━━ DATA ━━
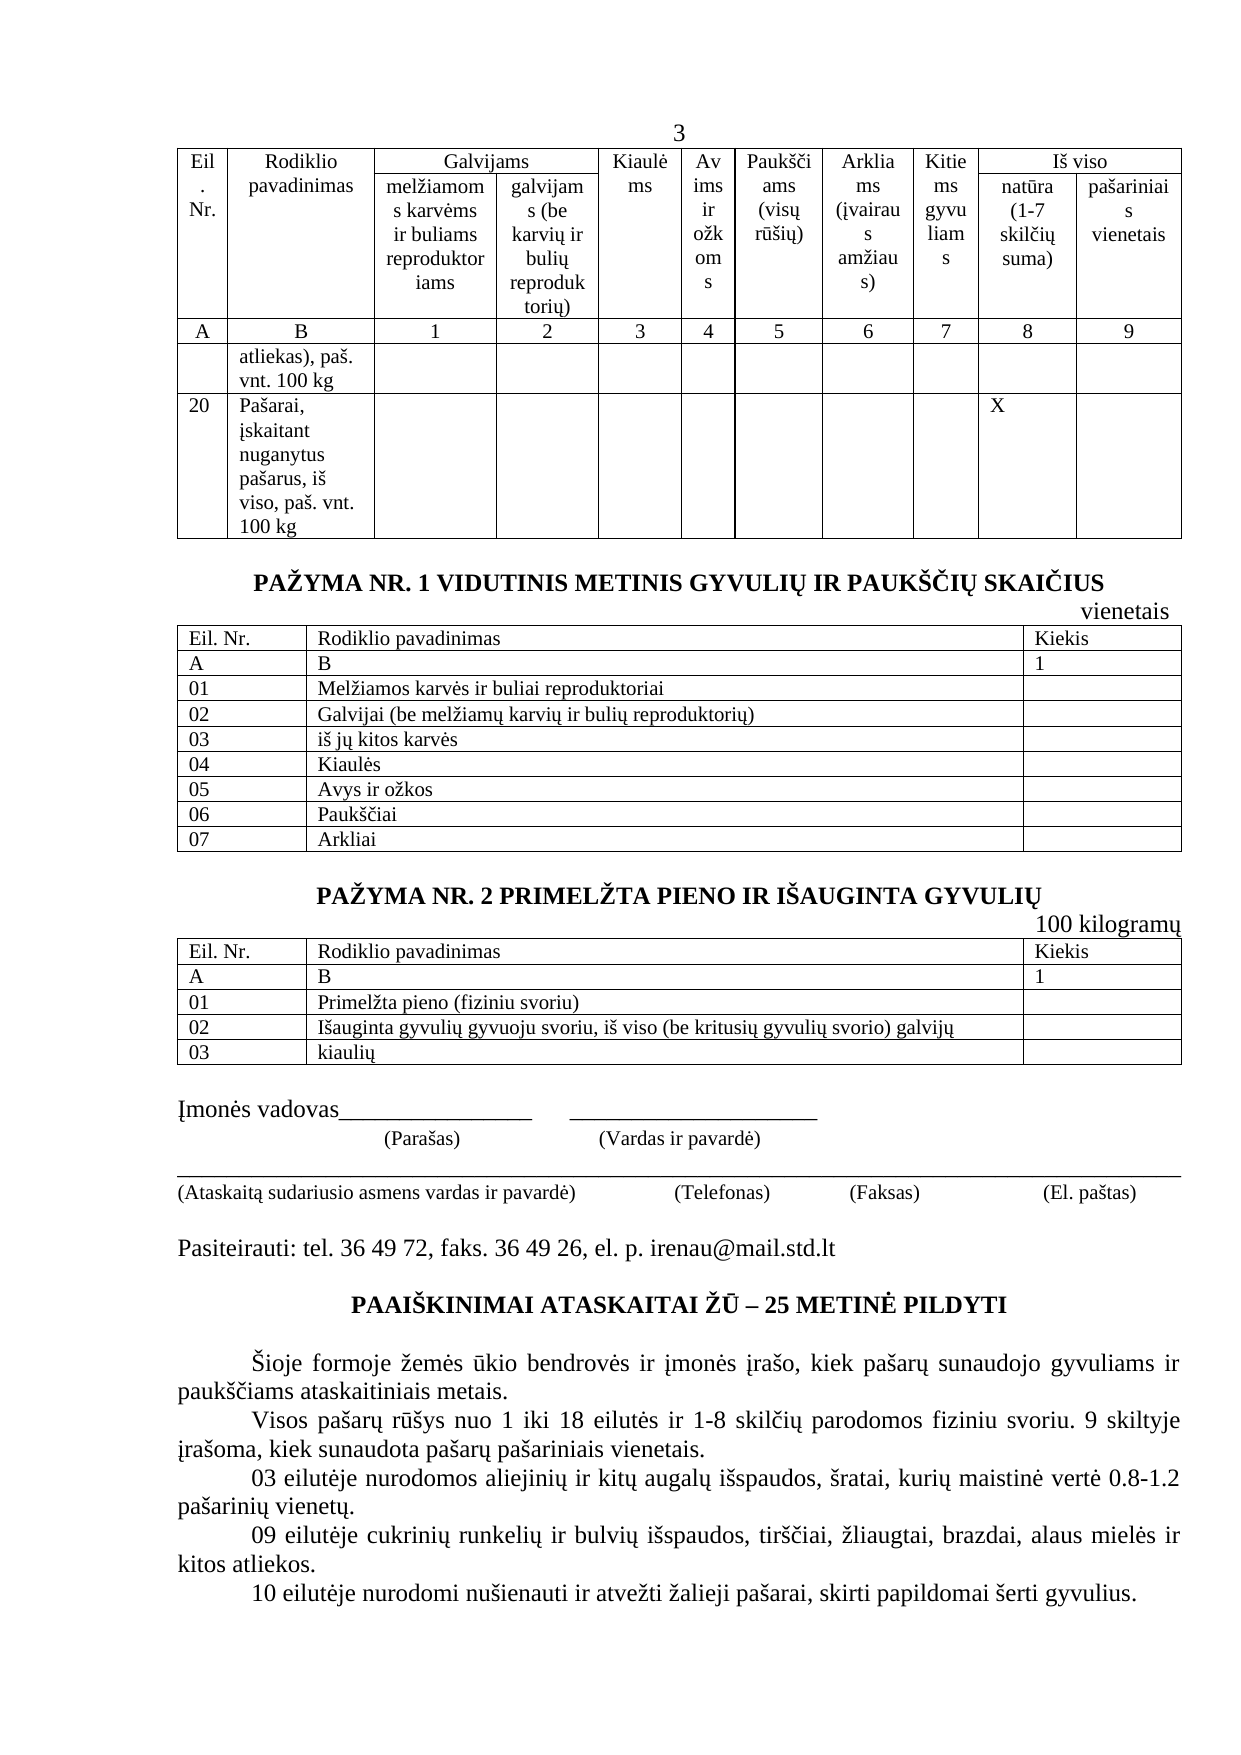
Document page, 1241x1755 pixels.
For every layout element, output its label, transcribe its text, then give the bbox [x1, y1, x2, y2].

text Įmonės vadovas [177, 1094, 1181, 1122]
table_cell 02 [178, 1015, 306, 1039]
table_header Galvijams [375, 149, 598, 173]
table_cell 05 [178, 777, 306, 801]
text Pasiteirauti: tel. 36 49 72, faks. 36 49 26, el. p. irenau@mail.std.lt [177, 1233, 1181, 1261]
table_cell [1024, 777, 1181, 801]
table_cell 7 [914, 319, 978, 343]
table_cell 1 [1024, 651, 1181, 675]
text 03 eilutėje nurodomos aliejinių ir kitų augalų išspaudos, šratai, kurių maistinė vertė 0.8-1.2 pašarinių vienetų. [177, 1463, 1181, 1520]
table_header Kiekis [1024, 626, 1181, 650]
table_header Paukščiams (visų rūšių) [736, 149, 822, 318]
text (Parašas) (Vardas ir pavardė) [177, 1122, 1181, 1151]
table_cell 04 [178, 752, 306, 776]
table_header Kiekis [1024, 939, 1181, 963]
table_cell [1024, 990, 1181, 1014]
table_cell [1024, 1015, 1181, 1039]
table_cell A [178, 319, 227, 343]
table_header Eil. Nr. [178, 939, 306, 963]
table_cell [823, 344, 913, 392]
table_cell [1024, 701, 1181, 726]
table_cell [682, 394, 734, 538]
table_header Kiaulėms [599, 149, 681, 318]
table_cell 02 [178, 701, 306, 726]
table_cell kiaulių [307, 1040, 1023, 1064]
text PAŽYMA NR. 2 PRIMELŽTA PIENO IR IŠAUGINTA GYVULIŲ [177, 881, 1181, 909]
table_cell Avys ir ožkos [307, 777, 1023, 801]
table_cell A [178, 651, 306, 675]
table_cell [497, 394, 598, 538]
text PAŽYMA NR. 1 VIDUTINIS METINIS GYVULIŲ IR PAUKŠČIŲ SKAIČIUS [177, 568, 1181, 596]
table_cell [599, 344, 681, 392]
table_header Kitiems gyvuliams [914, 149, 978, 318]
text vienetais [177, 596, 1181, 625]
table_cell B [307, 651, 1023, 675]
table_cell Kiaulės [307, 752, 1023, 776]
text 100 kilogramų [177, 909, 1181, 938]
table_cell 1 [375, 319, 496, 343]
table_cell [178, 344, 227, 392]
table_cell X [979, 394, 1076, 538]
table_cell Primelžta pieno (fiziniu svoriu) [307, 990, 1023, 1014]
table_cell [1024, 802, 1181, 826]
table_cell 3 [599, 319, 681, 343]
table_header Arkliams (įvairaus amžiaus) [823, 149, 913, 318]
table_cell natūra (1-7 skilčių suma) [979, 174, 1076, 318]
text PAAIŠKINIMAI ATASKAITAI ŽŪ – 25 METINĖ PILDYTI [177, 1290, 1181, 1319]
table_cell [1077, 394, 1181, 538]
table_cell 5 [736, 319, 822, 343]
table_header Rodiklio pavadinimas [307, 626, 1023, 650]
table_cell 03 [178, 727, 306, 751]
table_cell Išauginta gyvulių gyvuoju svoriu, iš viso (be kritusių gyvulių svorio) galvijų [307, 1015, 1023, 1039]
table_cell 01 [178, 990, 306, 1014]
table_cell Melžiamos karvės ir buliai reproduktoriai [307, 676, 1023, 700]
table_cell 4 [682, 319, 734, 343]
text 10 eilutėje nurodomi nušienauti ir atvežti žalieji pašarai, skirti papildomai šerti gyvulius. [177, 1578, 1181, 1606]
text 09 eilutėje cukrinių runkelių ir bulvių išspaudos, tirščiai, žliaugtai, brazdai, alaus mielės ir kitos atliekos. [177, 1520, 1181, 1578]
text Šioje formoje žemės ūkio bendrovės ir įmonės įrašo, kiek pašarų sunaudojo gyvuliams ir paukščiams ataskaitiniais metais. [177, 1348, 1181, 1405]
table_cell [1024, 676, 1181, 700]
table_cell galvijams (be karvių ir bulių reproduktorių) [497, 174, 598, 318]
table_cell B [307, 965, 1023, 988]
table_cell 6 [823, 319, 913, 343]
table_header Eil. Nr. [178, 626, 306, 650]
table_cell [1024, 1040, 1181, 1064]
table_header Avims ir ožkoms [682, 149, 734, 318]
table_cell 1 [1024, 965, 1181, 988]
table_cell [1024, 827, 1181, 851]
table_cell [823, 394, 913, 538]
table_cell [979, 344, 1076, 392]
table_cell [736, 394, 822, 538]
table_cell 9 [1077, 319, 1181, 343]
table_header Iš viso [979, 149, 1181, 173]
table_cell [914, 344, 978, 392]
table_cell 03 [178, 1040, 306, 1064]
table_cell [914, 394, 978, 538]
table_cell [497, 344, 598, 392]
table_cell [1024, 752, 1181, 776]
table_cell melžiamoms karvėms ir buliams reproduktoriams [375, 174, 496, 318]
table_header Eil. Nr. [178, 149, 227, 318]
table_header Rodiklio pavadinimas [228, 149, 374, 318]
table_cell Arkliai [307, 827, 1023, 851]
table_cell Pašarai, įskaitant nuganytus pašarus, iš viso, paš. vnt. 100 kg [228, 394, 374, 538]
table_cell [682, 344, 734, 392]
table_cell [1077, 344, 1181, 392]
text Visos pašarų rūšys nuo 1 iki 18 eilutės ir 1-8 skilčių parodomos fiziniu svoriu. 9 skiltyje įrašoma, kiek sunaudota pašarų pašariniais vienetais. [177, 1405, 1181, 1463]
table_cell [736, 344, 822, 392]
table_cell 2 [497, 319, 598, 343]
table_cell 07 [178, 827, 306, 851]
text (Ataskaitą sudariusio asmens vardas ir pavardė) (Telefonas) (Faksas) (El. paštas) [177, 1180, 1181, 1204]
table_cell [375, 344, 496, 392]
table_cell atliekas), paš. vnt. 100 kg [228, 344, 374, 392]
table_cell [599, 394, 681, 538]
table_cell 20 [178, 394, 227, 538]
table_cell 8 [979, 319, 1076, 343]
table_cell A [178, 965, 306, 988]
table_cell B [228, 319, 374, 343]
table_cell [375, 394, 496, 538]
table_cell 01 [178, 676, 306, 700]
table_cell 06 [178, 802, 306, 826]
table_cell [1024, 727, 1181, 751]
table_header Rodiklio pavadinimas [307, 939, 1023, 963]
table_cell Paukščiai [307, 802, 1023, 826]
table_cell iš jų kitos karvės [307, 727, 1023, 751]
table_cell pašariniais vienetais [1077, 174, 1181, 318]
table_cell Galvijai (be melžiamų karvių ir bulių reproduktorių) [307, 701, 1023, 726]
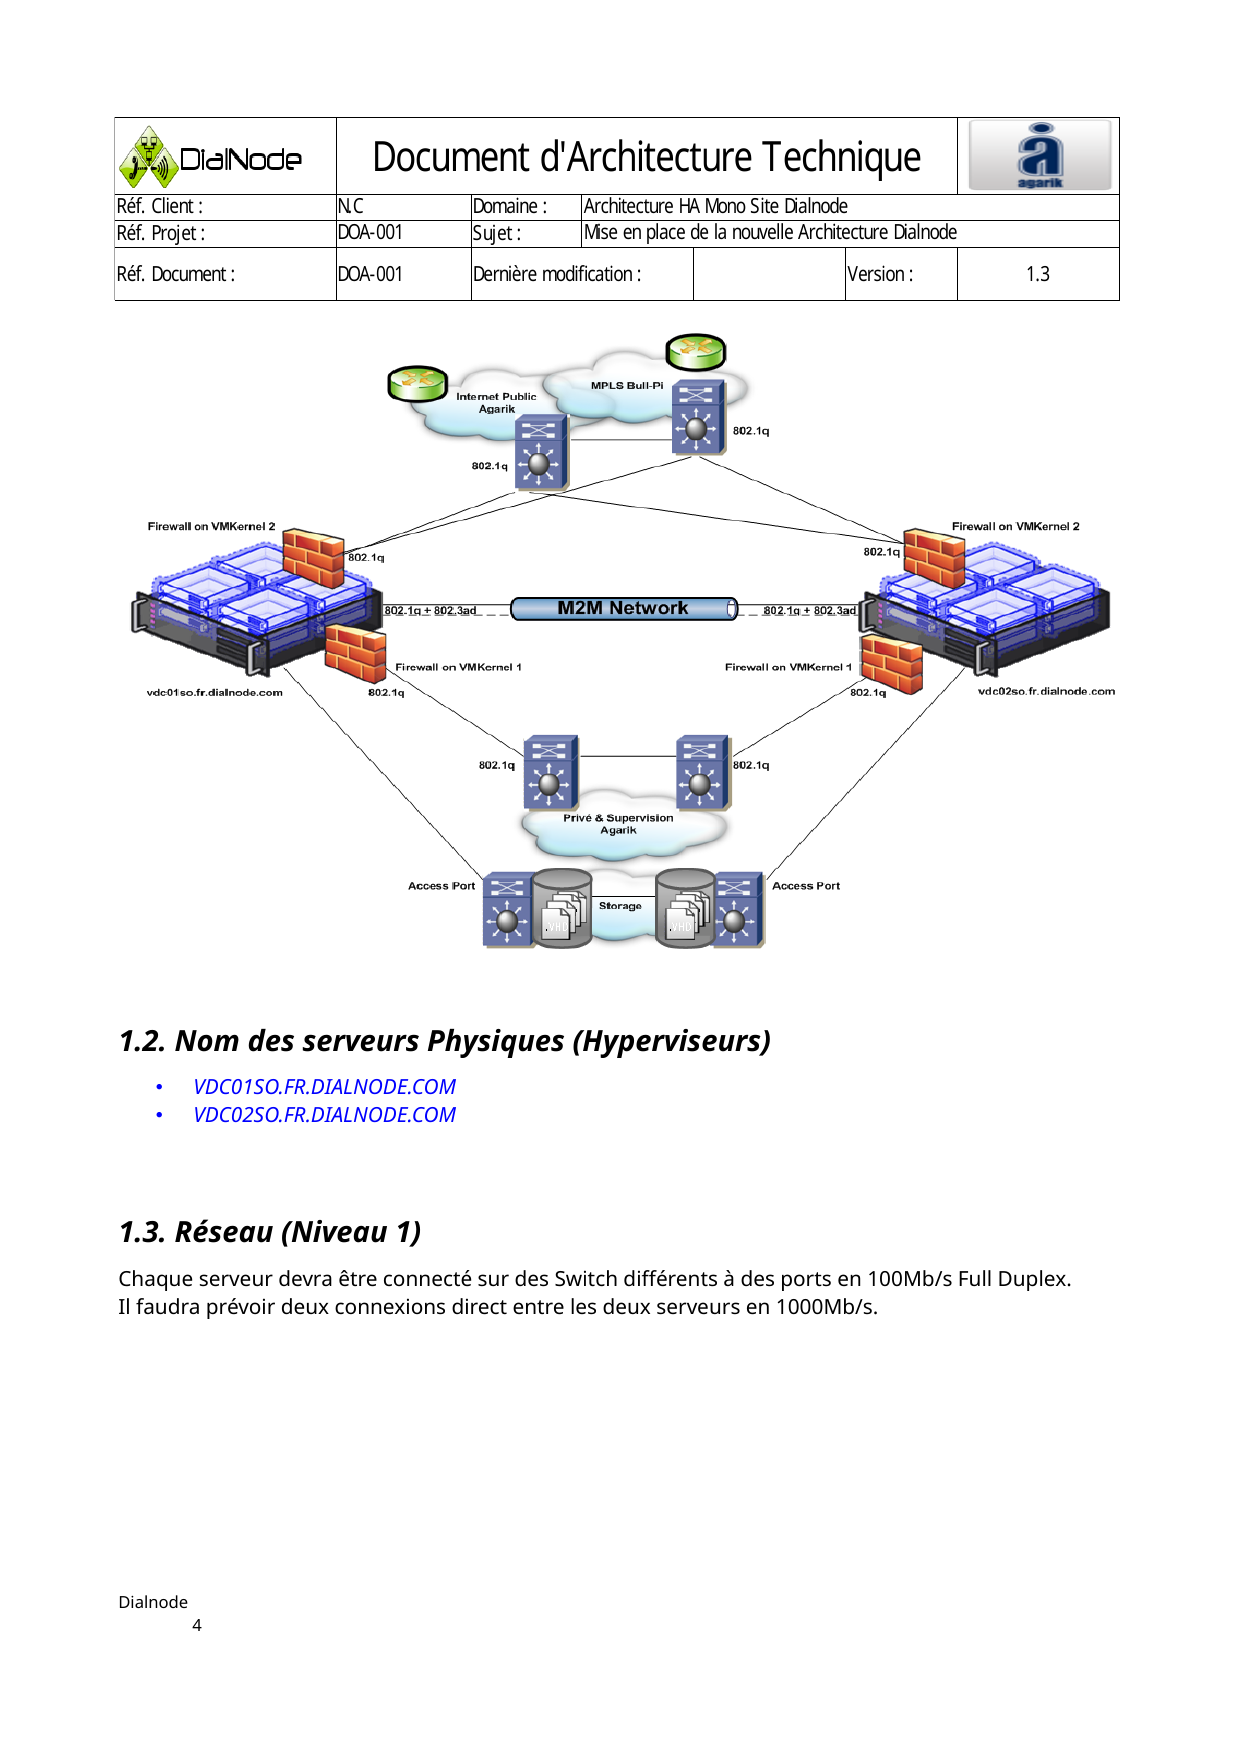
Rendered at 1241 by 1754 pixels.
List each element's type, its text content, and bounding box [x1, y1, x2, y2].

picture [119, 333, 1124, 949]
subtitle 1.2. Nom des serveurs Physiques (Hyperviseurs) [118, 1020, 1122, 1059]
text Chaque serveur devra être connecté sur des Switch différents à des ports en 100Mb/s Full Duplex. Il faudra prévoir deux connexions direct entre les deux serveurs en 1000Mb/s. [118, 1264, 1122, 1321]
subtitle 1.3. Réseau (Niveau 1) [118, 1211, 1122, 1251]
list VDC02SO.FR.DIALNODE.COM [156, 1101, 1122, 1129]
list VDC01SO.FR.DIALNODE.COM [156, 1072, 1122, 1101]
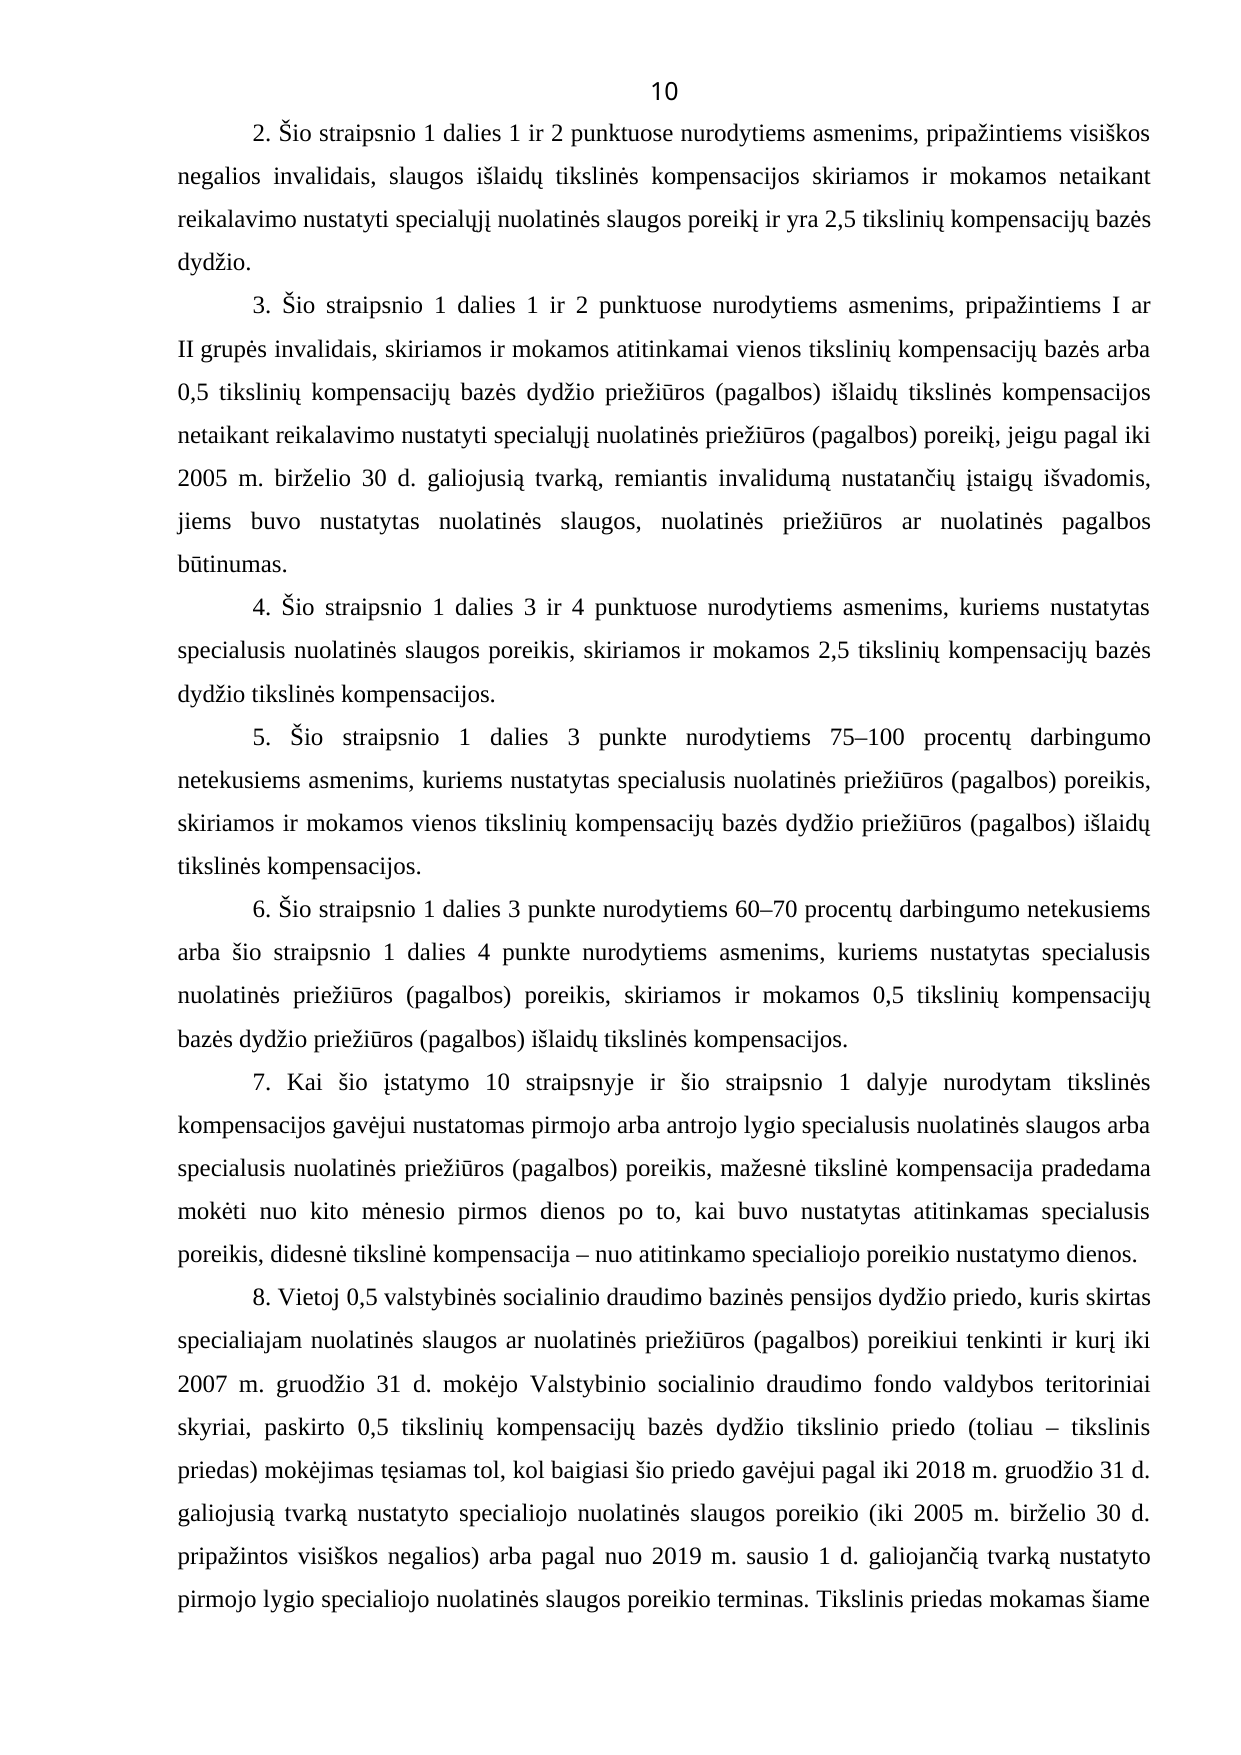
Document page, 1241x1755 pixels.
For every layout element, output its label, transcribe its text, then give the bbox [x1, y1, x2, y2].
━━━
TASK INSTRUCTIONS: Format the records from the line containing "Rendered at 1241 by 1754 pixels." through the end of the records as a Markdown table with the columns "No." and "Line": one numbered row per line, with blank lines and picture lines omitted.

ANSWER IN FULL:
| No. | Line |
|---|---|
| 1 | Rendered at 1241 by 1754 pixels. |
| 2 | List each element's type, its text content, and bounding box [x1, y1, x2, y2]. |
| 3 | picture [119, 333, 1124, 949] |
| 4 | subtitle 1.2. Nom des serveurs Physiques (Hyperviseurs) [118, 1020, 1122, 1059] |
| 5 | text Chaque serveur devra être connecté sur des Switch différents à des ports en 100Mb/s Full Duplex. Il faudra prévoir deux connexions direct entre les deux serveurs en 1000Mb/s. [118, 1264, 1122, 1321] |
| 6 | subtitle 1.3. Réseau (Niveau 1) [118, 1211, 1122, 1251] |
| 7 | list VDC02SO.FR.DIALNODE.COM [156, 1101, 1122, 1129] |
| 8 | list VDC01SO.FR.DIALNODE.COM [156, 1072, 1122, 1101] |
| 9 | Document page, 1241x1755 pixels. |
| 10 | For every layout element, output its label, transcribe its text, then give the bbox [x1, y1, x2, y2]. |